Vision Language Models are really good at basic video tasks, but they fall apart when you ask them questions that require understanding physics – things like predicting where an object will go after being thrown, or understanding why something falls. This is a big problem because it means they can't fully grasp real-world videos or even videos generated by artificial intelligence, and they can't create physically realistic videos themselves.
What's the solution?
The researchers developed a new method called MASS, which stands for Model-Agnostic Spatial-Temporal Signals. Essentially, they figured out how to give the Vision Language Model extra information about the 3D space and how objects are moving within it.
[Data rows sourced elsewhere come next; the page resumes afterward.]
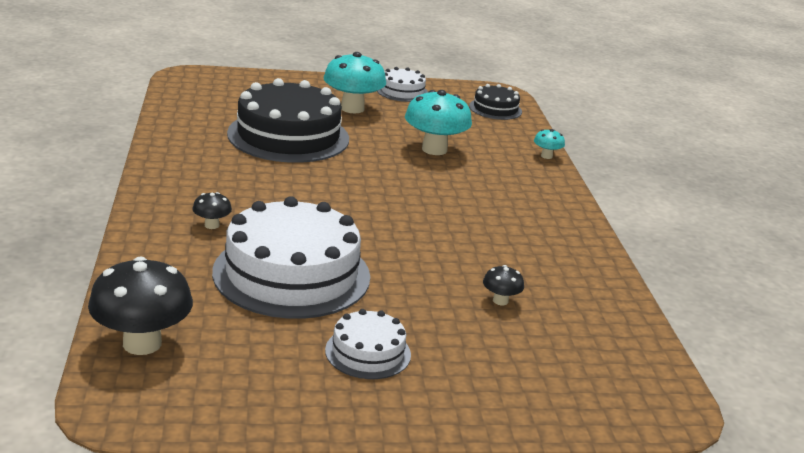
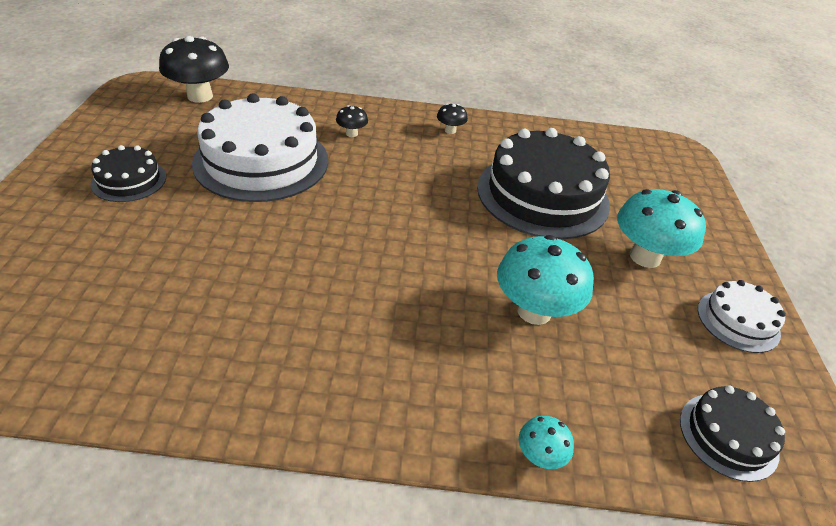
camera: 100 degrees right, 15 degrees up
(368, 352) = (129, 180): white cake -> black cake
(500, 301) = (157, 279): black mushroom -> black mushroom (450, 130)

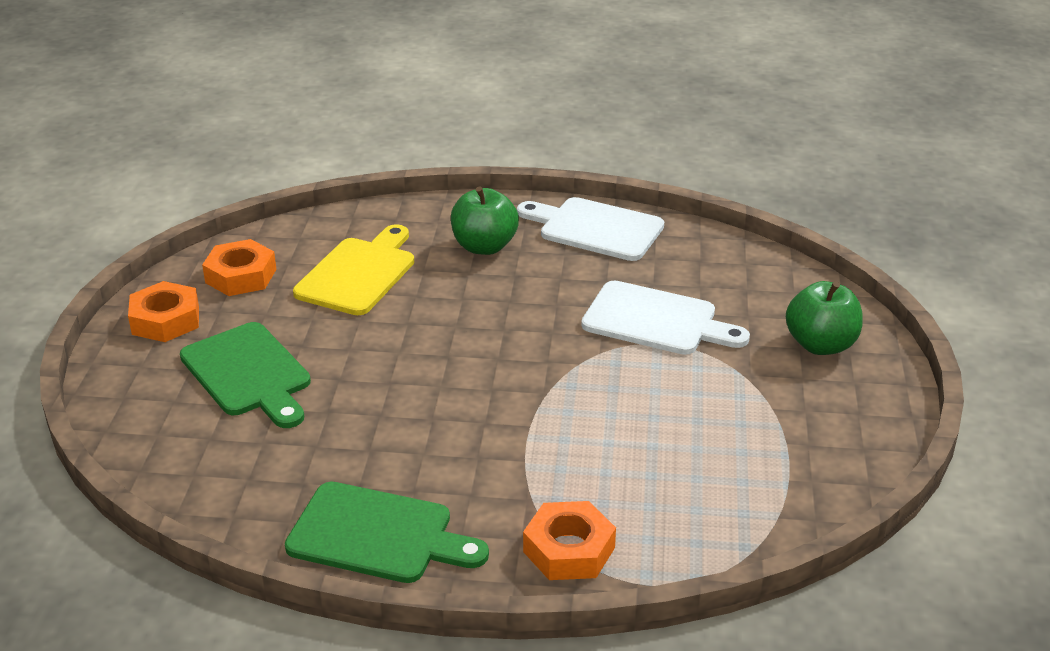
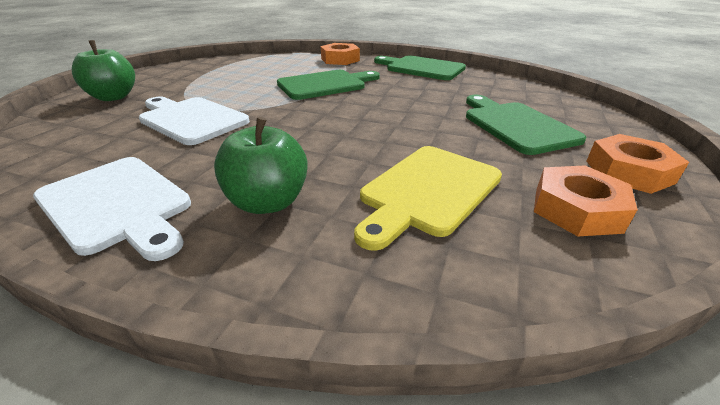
camera: 165 degrees left, 0 degrees up
(539, 432) = (325, 85): none -> green cutting board

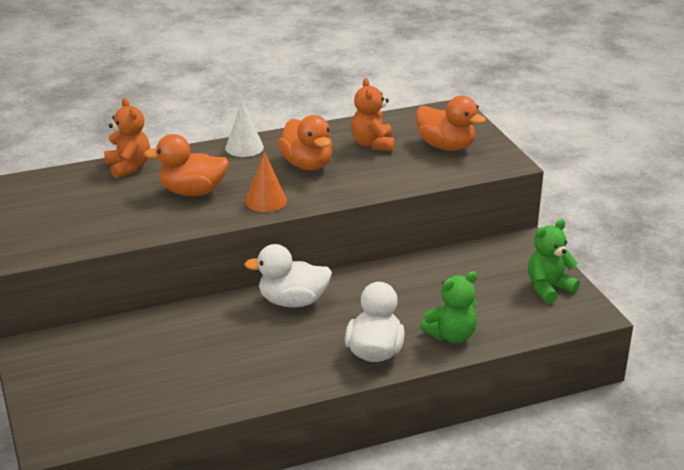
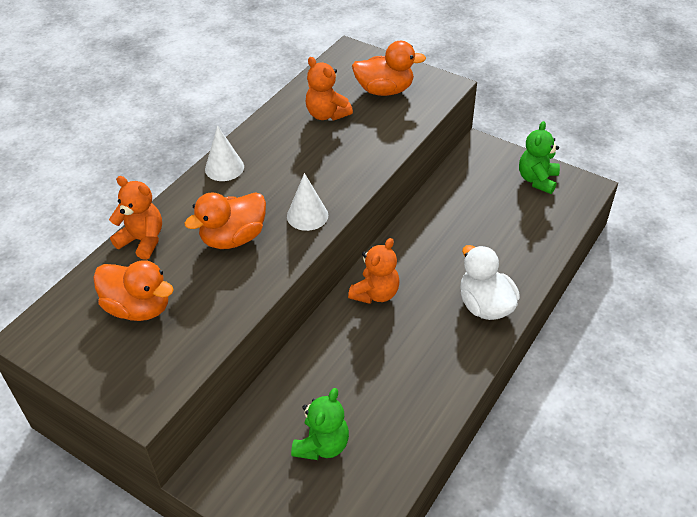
camera: 35 degrees left, 15 degrees up
(266, 201) = (307, 215): orange cone -> white cone
(292, 301) = (375, 293): white duck -> orange teddy bear
(307, 165) = (298, 160): orange duck -> orange duck (139, 308)
(451, 335) = (520, 259): green teddy bear -> green teddy bear (322, 445)

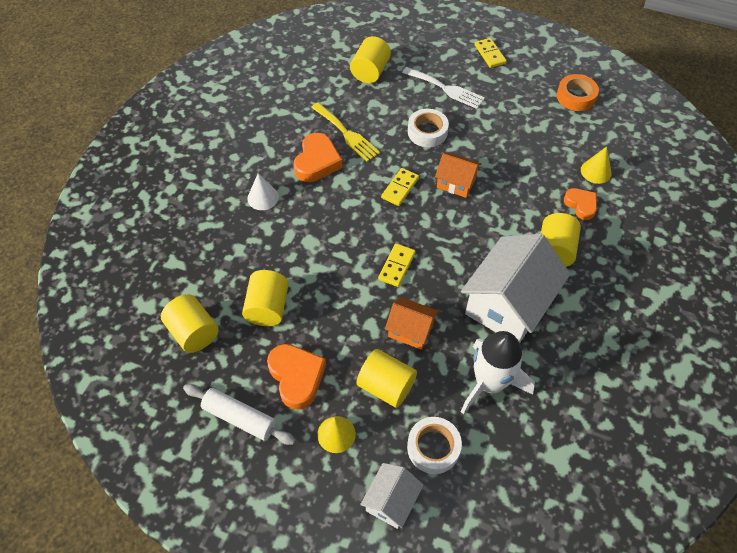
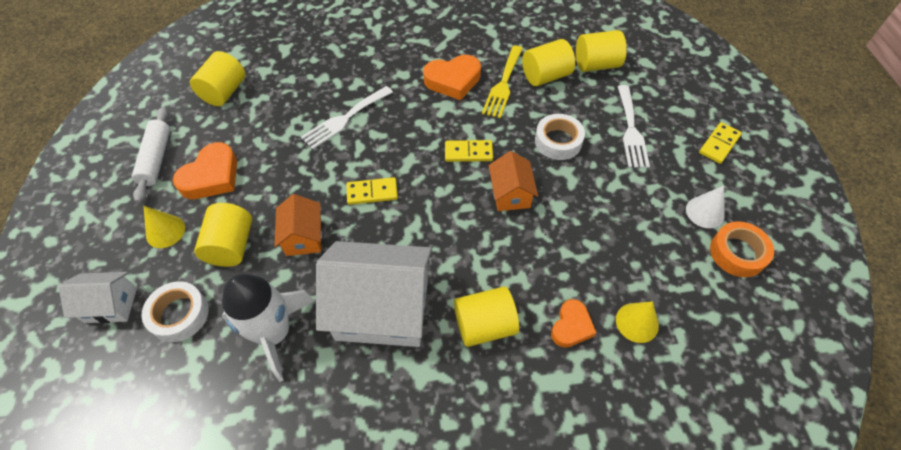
camera: 60 degrees right, 0 degrees up
(263, 197) = (386, 66): white cone -> white cone (705, 212)
(268, 307) = (273, 124): yellow cylinder -> yellow cylinder (545, 76)
(303, 252) = (345, 119): none -> white fork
They do this by encoding depth information and tracking objects' motions, then feeding this information into the model's language processing part. They also used a technique called reinforcement learning to help the model better connect the visual information with the text. To test this, they also created a large dataset called MASS-Bench, filled with videos and questions specifically designed to test physics understanding.
Why it matters?
This work is important because it significantly improves the ability of AI to understand and interact with the physical world as depicted in videos. By closing the gap in physics reasoning, these models become more reliable for applications like analyzing real-world events, understanding AI-generated content, and even creating realistic simulations or videos. The results show their method performs almost as well as the very best, but closed-source, AI models like Gemini.
Abstract
Vision Language Models (VLMs) perform well on standard video tasks but struggle with physics-driven reasoning involving motion dynamics and spatial interactions. This limitation reduces their ability to interpret real or AI-generated content (AIGC) videos and to generate physically consistent content. We present an approach that addresses this gap by translating physical-world context cues into interpretable representations aligned with VLMs' perception, comprehension, and reasoning. We introduce MASS-Bench, a comprehensive benchmark consisting of 4,350 real-world and AIGC videos and 8,361 free-form video question-answering pairs focused on physics-related comprehension tasks, with detailed annotations including visual detections, sub-segment grounding, and full-sequence 3D motion tracking of entities. We further present MASS, a model-agnostic method that injects spatial-temporal signals into the VLM language space via depth-based 3D encoding and visual grounding, coupled with a motion tracker for object dynamics. To strengthen cross-modal alignment and reasoning, we apply reinforcement fine-tuning. Experiments and ablations show that our refined VLMs outperform comparable and larger baselines, as well as prior state-of-the-art models, by 8.7% and 6.0%, achieving performance comparable to close-source SoTA VLMs such as Gemini-2.5-Flash on physics reasoning and comprehension. These results validate the effectiveness of our approach.